-- Start Excerpted passage --

Her next image was a dragonfly which she cut with wonderful markings on the body and wings.  She inked it up with jewel  like colours which looks beautiful.

Lino Printed Dragonfly

She then used this lino cut to print onto a cotton bag

Lino printed dragonfly Cotton bag

Carol (read her blog here: http://carolcsstuff.blogspot.co.uk ) had done a lot of work before the workshop deciding on images and it shows in her wonderful birdcage and quirky house prints.  It took time and patience but it was really worth it for the great detail she cut into it.

Carol’s finished House Lino Print

John had played around with images he found in a book and created a wonderful styalised tree that he printed in autumnal colours.

John’s Striking Tree printed tea Towel

The image his lino cut left in the ink was lovely and worth a picture when held up to the light.

-- End Excerpted passage --

* Instruction A:
Rewrite the lines of the listing, substituting "Write out" for every "Transcribe" and keeping everything else the same. Leave out the pictures.
The listing that comes next is separate from the lino printing text and has no connection to it.

-- Start Excerpted records --

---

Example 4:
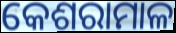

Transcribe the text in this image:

କେଶରାମାଳ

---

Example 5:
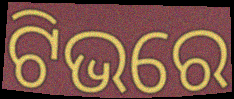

-- End Excerpted records --

* Instruction B:
In the lino printing text, onto what item was the dragonfly lino cut printed?

* Correct answer A:
---

Example 4:

Write out the text in this image:

କେଶରାମାଳ

---

Example 5:

* Correct answer B:
A cotton bag.